Suppose I have the following code:
char data[size];
int i;
int found;
/* initialize data to some values in here */
found = 0;
for( i = 0; i < size; i++ ) {
if( data[i] == 0 ) {
found = 1;
/* no break in here */
}
}
/* i no longer used, do something with "found" here */
Note that found
starts with 0
and can either remain unchanged or turn into 1
. It cannot turn into 1
and then into something else. So the following code would yield the same result (except for i
value which is not used after the loop anyway):
char data[size];
int i;
int found;
/* initialize data to some values in here */
found = 0;
for( i = 0; i < size; i++ ) {
if( data[i] == 0 ) {
found = 1;
break;
}
}
/* i no longer used, do something with "found" here */
Now what does the Standard say about need not evaluate part of an expression with regard to found = 1
and the loop control expressions which follow the first iteration in which control gets inside if
?
Clearly if found
is used somewhere after this code the compiler must emit the code that traverses the array and conditionally evaluates found = 1
expression.
Is the implementation required to evaluate found = 1
once for every zero found in the array or can it instead evaluate it no more that once and so effectively emit the code for the second snippet when compiling the first snippet?
Upvotes: 3
Views: 232
Reputation: 363607
Yes, it may perform this optimization, since there are no I/O operations, reads from volatile
locations or externally visible writes to memory omitted by the optimized code, so the behavior is preserved.
As an example of this kind of optimization, GCC will compile
void noop(const char *s)
{
for (size_t i = 0; i < strlen(s); i++) {
}
}
to a completely empty function:
noop:
.LFB33:
.cfi_startproc
rep ret
.cfi_endproc
It is allowed to do so because the Standard guarantees the behavior of strlen
, the compiler knows that it has no externally visible effect on s
or any other piece of memory, and it can deduce that the whole function has no behavior. (Amazingly, this simple optimization brings the complexity down from quadratic to constant.)
Upvotes: 5
Reputation: 660138
can it instead evaluate it no more that once and so effectively emit the code for the second snippet when compiling the first snippet?
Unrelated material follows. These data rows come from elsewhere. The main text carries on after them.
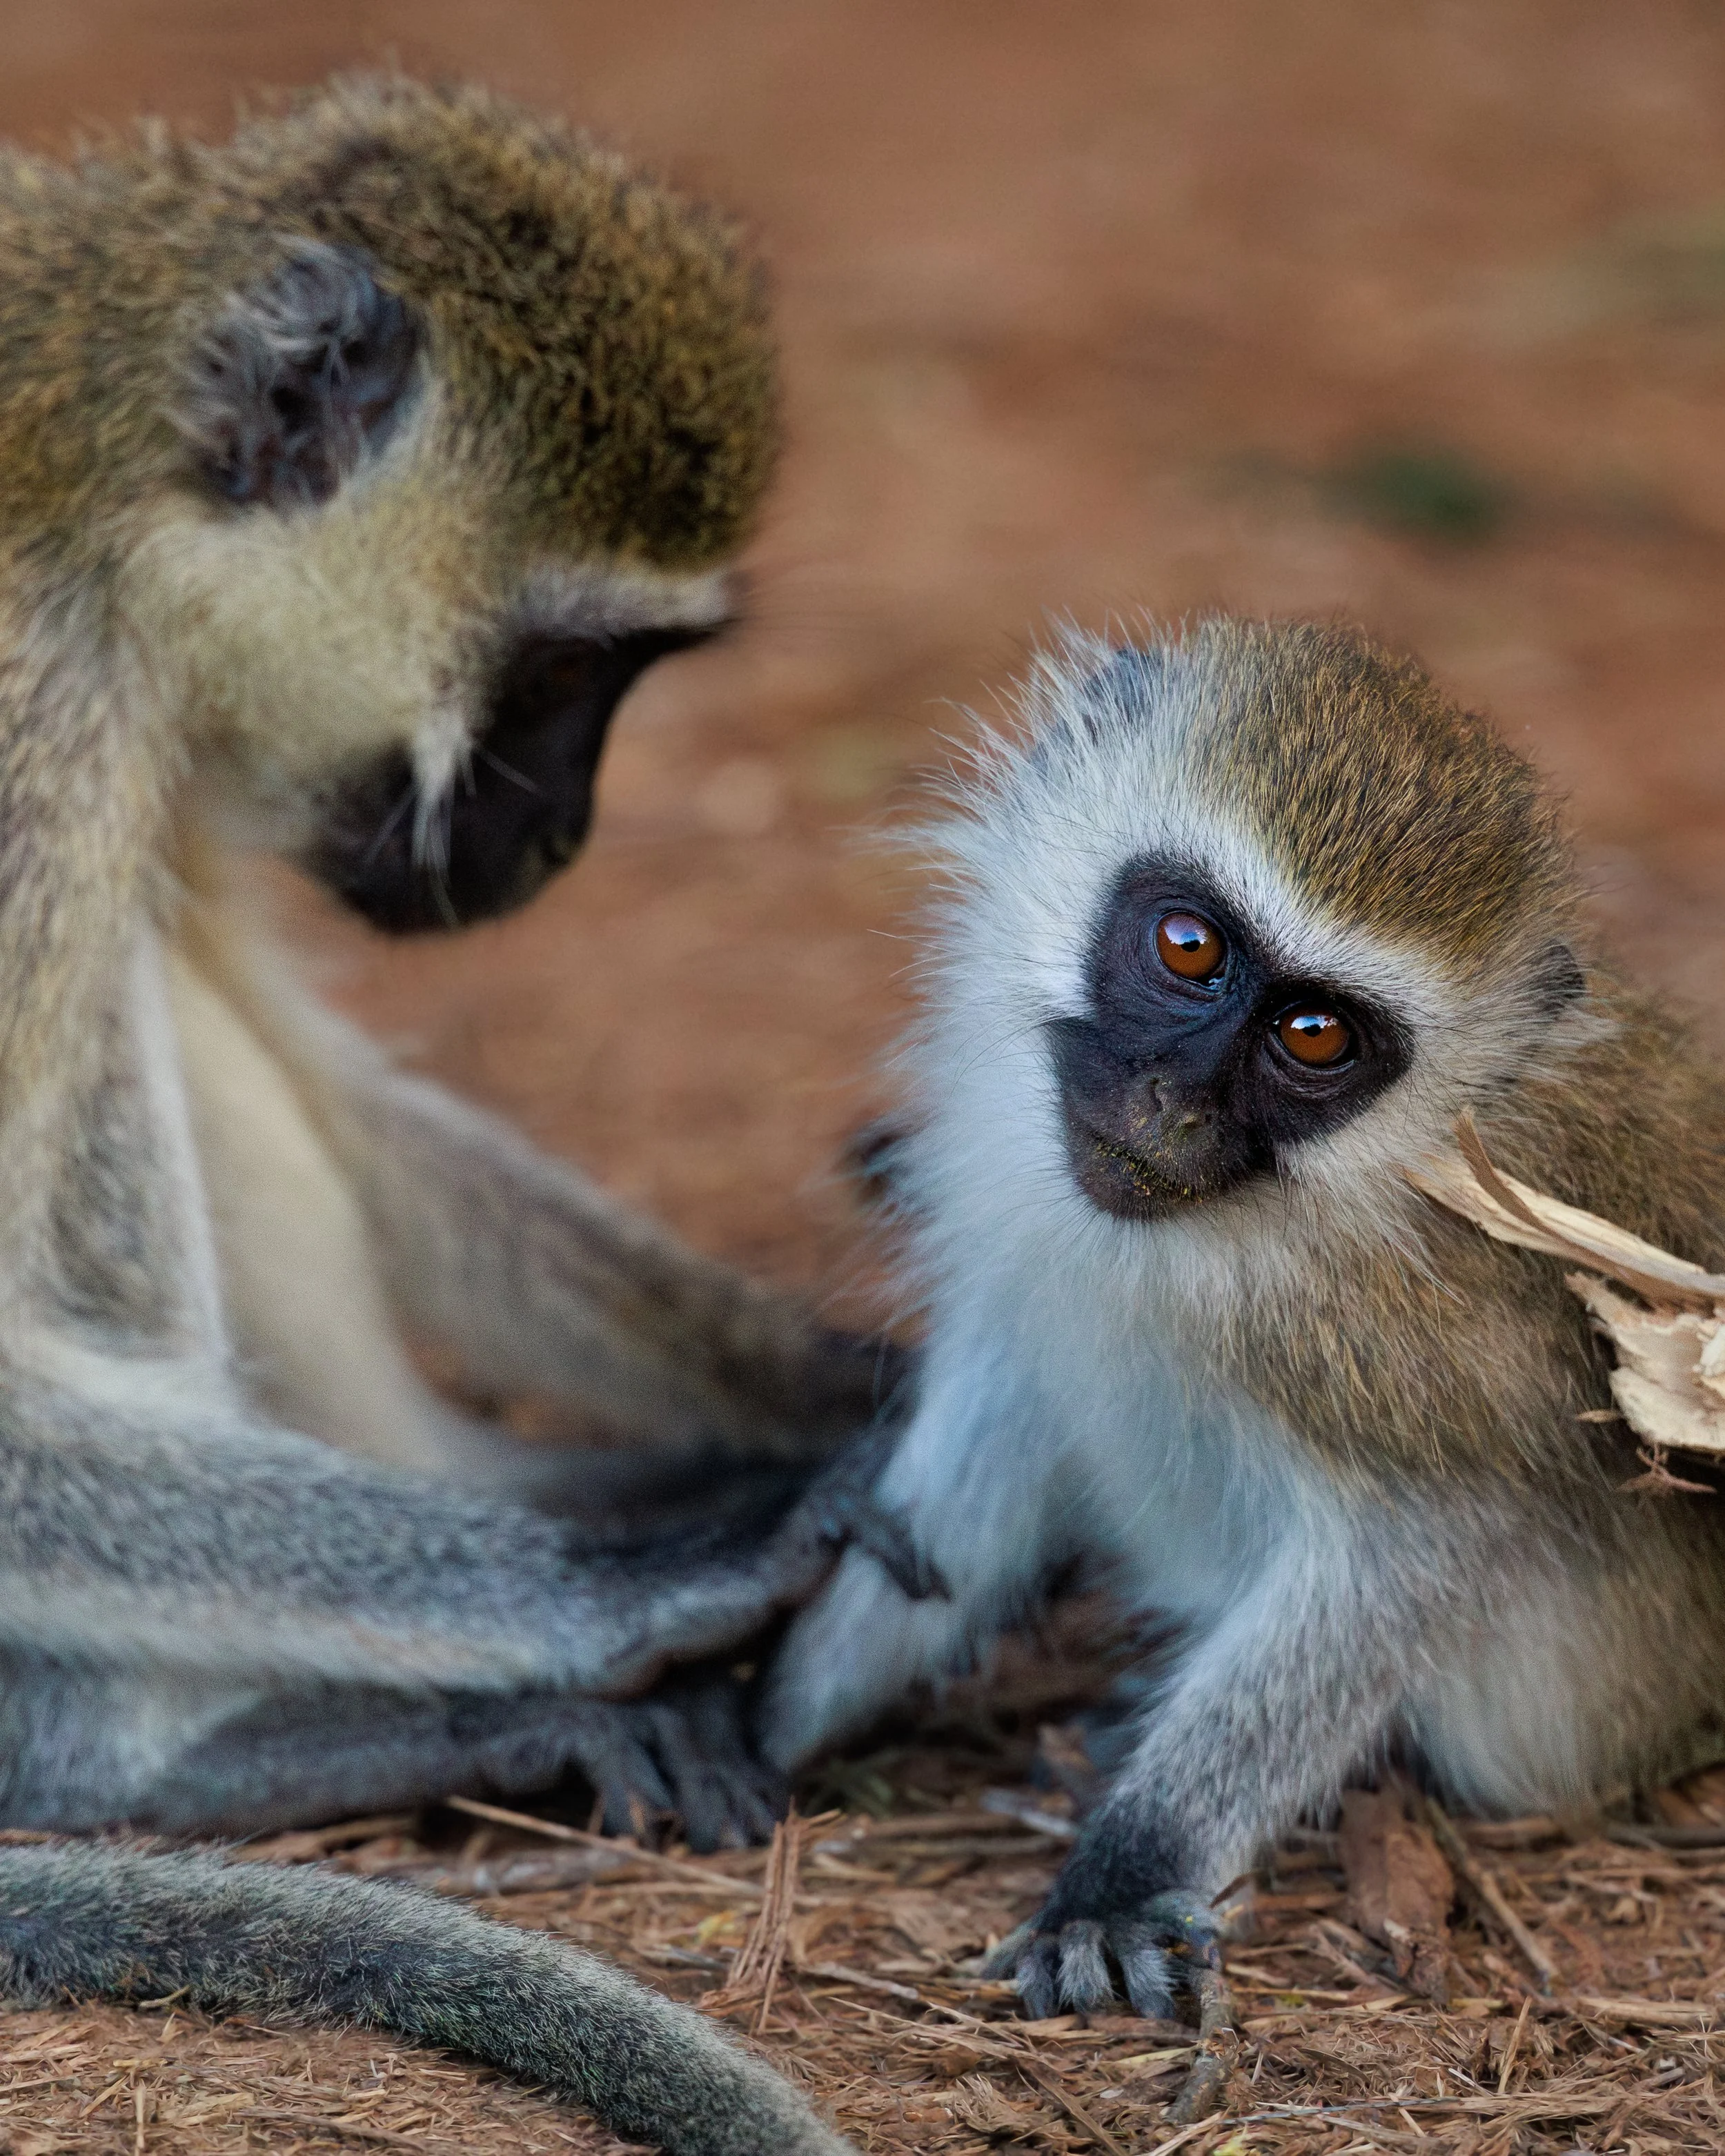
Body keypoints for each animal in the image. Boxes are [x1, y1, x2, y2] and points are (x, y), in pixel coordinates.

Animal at [0, 74, 915, 2151]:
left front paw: (843, 1389)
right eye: (564, 669)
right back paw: (171, 1756)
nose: (560, 831)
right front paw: (648, 1576)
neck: (94, 480)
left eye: (625, 678)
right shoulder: (35, 712)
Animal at [762, 615, 1725, 2024]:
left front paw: (1124, 1870)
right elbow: (983, 1448)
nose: (1170, 1109)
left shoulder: (1398, 1339)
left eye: (1315, 1036)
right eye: (1186, 947)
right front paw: (759, 1710)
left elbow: (1420, 1551)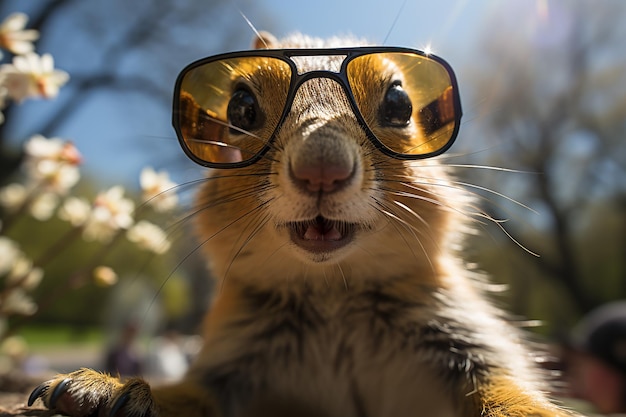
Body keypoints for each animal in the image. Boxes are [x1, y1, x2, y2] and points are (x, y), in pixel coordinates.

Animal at [28, 31, 576, 416]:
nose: (322, 168)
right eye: (241, 107)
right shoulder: (232, 357)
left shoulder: (465, 338)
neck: (333, 290)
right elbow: (193, 395)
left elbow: (506, 389)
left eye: (400, 103)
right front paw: (105, 390)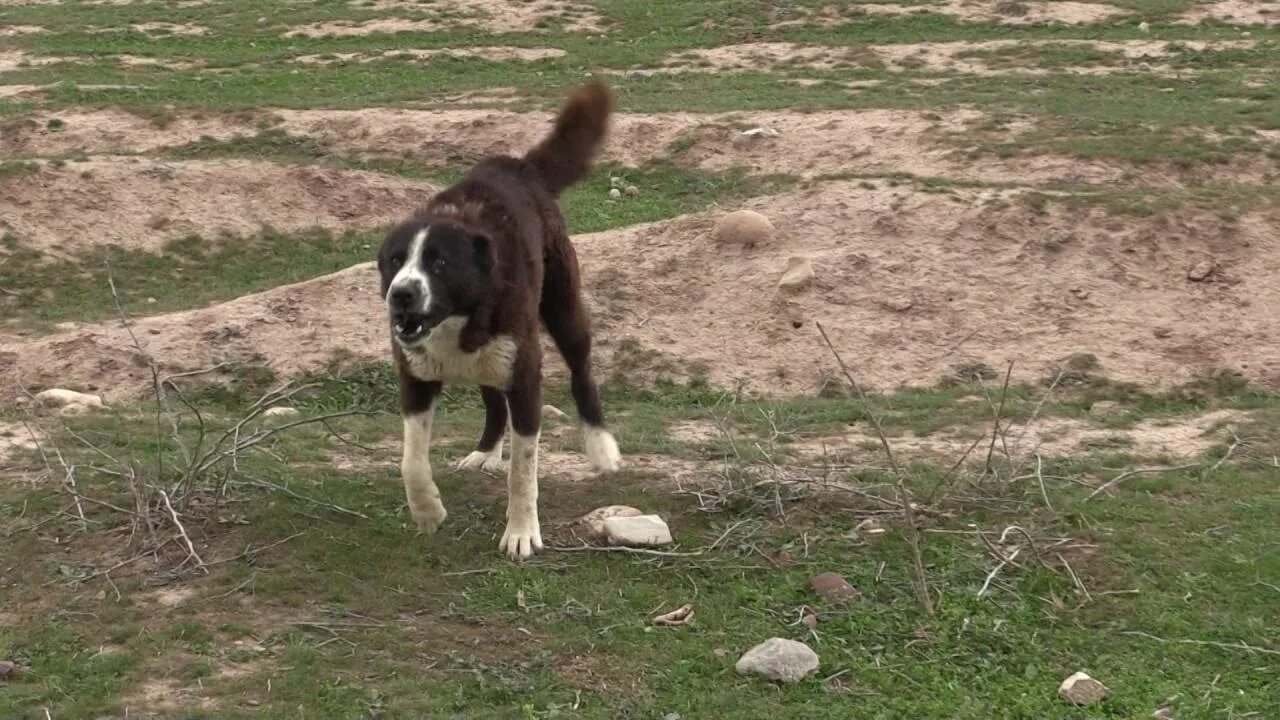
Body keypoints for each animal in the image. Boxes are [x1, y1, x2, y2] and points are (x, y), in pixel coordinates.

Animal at [376, 79, 622, 561]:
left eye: (438, 263)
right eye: (395, 261)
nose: (401, 295)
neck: (458, 318)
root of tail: (521, 167)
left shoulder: (525, 378)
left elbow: (523, 474)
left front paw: (521, 532)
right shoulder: (415, 380)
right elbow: (411, 460)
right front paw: (428, 511)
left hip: (563, 314)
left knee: (582, 372)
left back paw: (601, 446)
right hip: (491, 361)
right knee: (492, 402)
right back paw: (486, 452)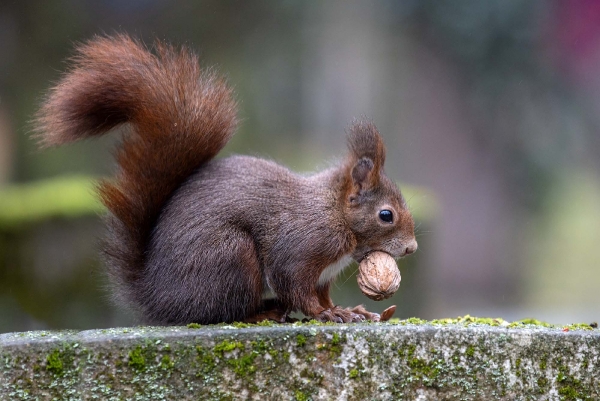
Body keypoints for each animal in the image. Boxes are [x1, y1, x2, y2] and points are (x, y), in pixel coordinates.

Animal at [34, 32, 418, 324]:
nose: (412, 248)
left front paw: (345, 310)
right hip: (230, 256)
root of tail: (157, 297)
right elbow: (295, 286)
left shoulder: (323, 274)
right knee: (223, 311)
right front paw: (326, 315)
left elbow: (320, 294)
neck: (334, 212)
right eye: (386, 215)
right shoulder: (302, 247)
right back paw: (262, 312)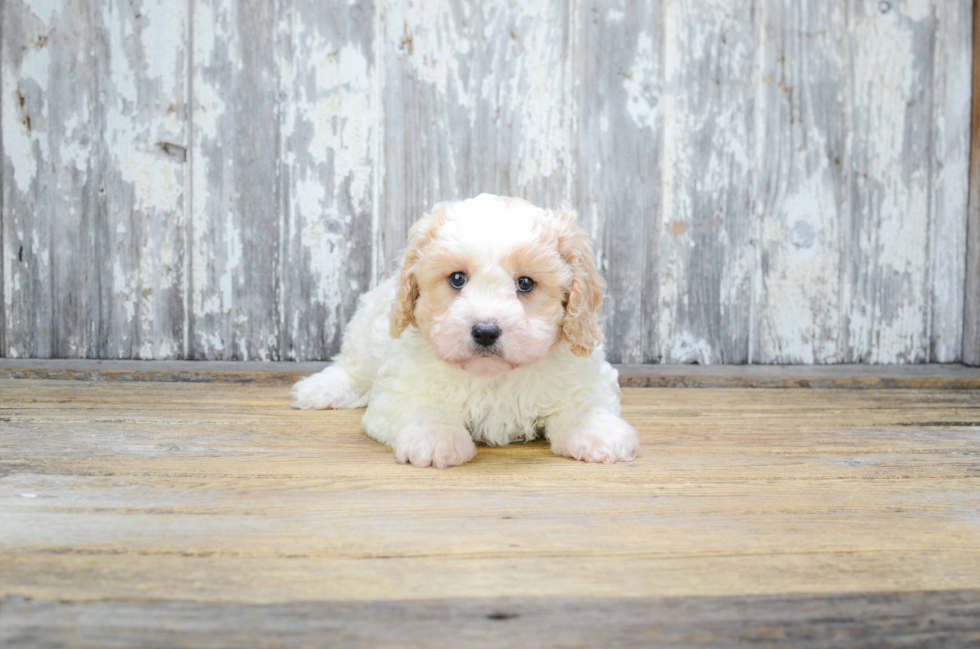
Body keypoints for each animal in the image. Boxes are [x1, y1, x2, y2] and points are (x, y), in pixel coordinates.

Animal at [290, 192, 644, 466]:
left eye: (525, 283)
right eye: (457, 279)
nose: (485, 331)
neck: (493, 377)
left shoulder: (585, 377)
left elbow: (585, 404)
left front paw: (600, 433)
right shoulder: (401, 389)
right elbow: (424, 406)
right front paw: (436, 439)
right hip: (366, 329)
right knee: (352, 366)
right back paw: (320, 389)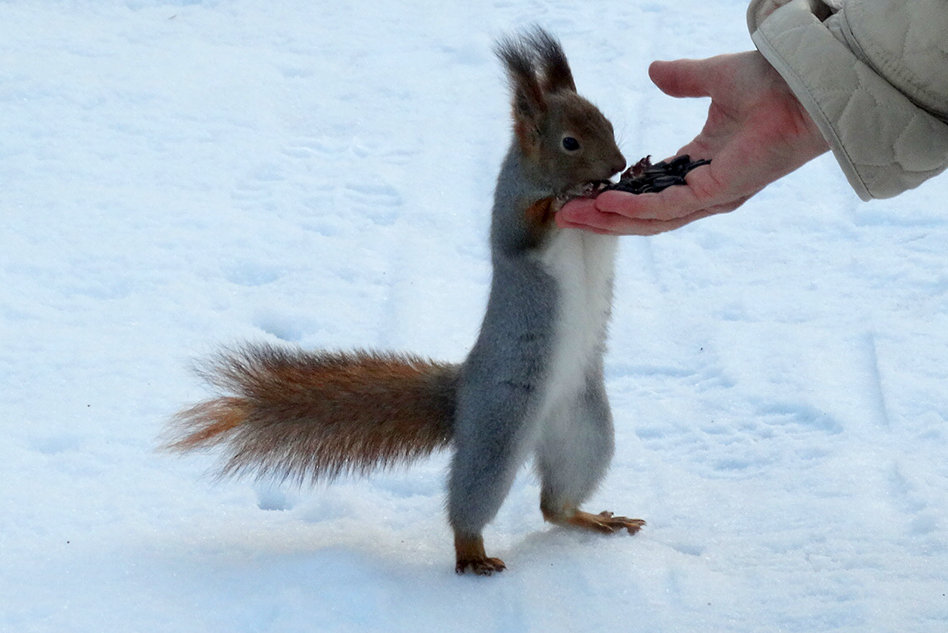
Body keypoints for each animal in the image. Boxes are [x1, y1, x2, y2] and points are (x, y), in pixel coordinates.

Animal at [168, 27, 644, 576]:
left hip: (586, 432)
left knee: (555, 505)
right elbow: (526, 230)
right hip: (498, 430)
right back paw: (472, 553)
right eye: (569, 142)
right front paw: (565, 200)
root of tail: (464, 391)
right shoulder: (511, 215)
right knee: (475, 499)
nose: (617, 165)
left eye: (607, 122)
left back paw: (591, 518)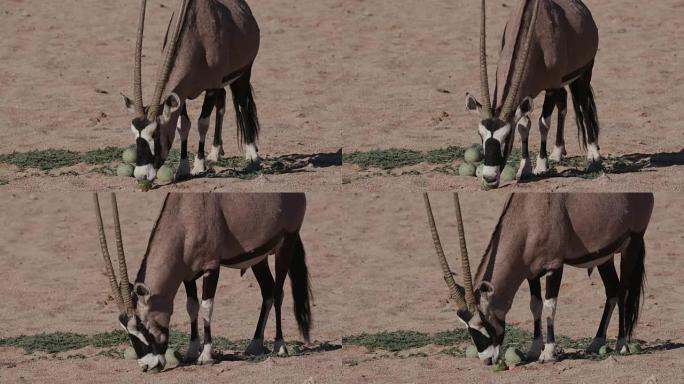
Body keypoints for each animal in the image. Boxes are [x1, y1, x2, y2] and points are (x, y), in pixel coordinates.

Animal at [94, 192, 312, 372]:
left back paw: (280, 346)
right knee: (267, 291)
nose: (147, 366)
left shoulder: (211, 267)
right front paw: (191, 352)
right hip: (259, 257)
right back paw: (255, 345)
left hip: (287, 242)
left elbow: (207, 306)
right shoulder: (187, 275)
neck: (184, 217)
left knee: (277, 292)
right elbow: (191, 307)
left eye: (142, 325)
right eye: (126, 330)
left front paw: (205, 355)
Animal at [121, 0, 260, 182]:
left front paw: (199, 166)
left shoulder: (211, 88)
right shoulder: (182, 95)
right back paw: (215, 152)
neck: (197, 40)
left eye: (156, 134)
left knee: (242, 105)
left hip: (244, 73)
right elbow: (184, 126)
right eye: (135, 136)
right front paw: (183, 167)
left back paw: (252, 154)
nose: (141, 175)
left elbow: (202, 123)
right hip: (223, 84)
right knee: (222, 104)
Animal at [424, 194, 656, 364]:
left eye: (485, 322)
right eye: (467, 328)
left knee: (624, 291)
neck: (528, 214)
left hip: (632, 242)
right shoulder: (531, 272)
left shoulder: (555, 266)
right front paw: (535, 349)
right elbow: (534, 305)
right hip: (603, 255)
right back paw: (596, 343)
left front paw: (549, 353)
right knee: (613, 290)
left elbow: (549, 305)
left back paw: (621, 344)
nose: (487, 360)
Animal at [464, 0, 604, 189]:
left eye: (507, 137)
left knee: (583, 105)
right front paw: (525, 168)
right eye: (481, 136)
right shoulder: (527, 94)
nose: (489, 178)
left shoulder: (551, 88)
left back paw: (593, 153)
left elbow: (543, 123)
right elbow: (524, 125)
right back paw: (557, 152)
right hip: (561, 84)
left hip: (584, 72)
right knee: (563, 104)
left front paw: (541, 165)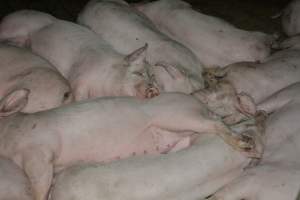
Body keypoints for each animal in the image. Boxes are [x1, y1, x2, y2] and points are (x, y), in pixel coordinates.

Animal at [0, 10, 159, 101]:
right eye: (138, 73)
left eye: (152, 77)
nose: (153, 90)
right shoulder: (79, 77)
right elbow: (78, 93)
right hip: (14, 27)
Yes, a compiler has the right to perform that optimization. It seems like a pretty aggressive optimization but it would be legal.
It might be interesting to look at an example that more closely matches the spirit of the text:
An actual implementation need not evaluate part of an expression if it can deduce that its value is not used and that no needed side effects are produced (including any caused by calling a function or accessing a volatile object).
Suppose we have:
int x = pureFunction(y) * otherPureFunction(z);
Suppose the compiler knows that both functions are int-returning "pure" functions; that is, they have no side effects and their result depends solely on the arguments. Suppose the compiler also believes that otherPureFunction
is an extremely expensive operation. A compiler could choose to implement the code as though you had written:
int temp = pureFunction(y);
int x = temp == 0 ? 0 : temp * otherPureFunction(z);
That is, determine that under some conditions it is unnecessary to compute otherPureFunction()
because the result of the multiplication is already known once the left operand is known to be zero. No needed side effects will be elided because there are no side effects.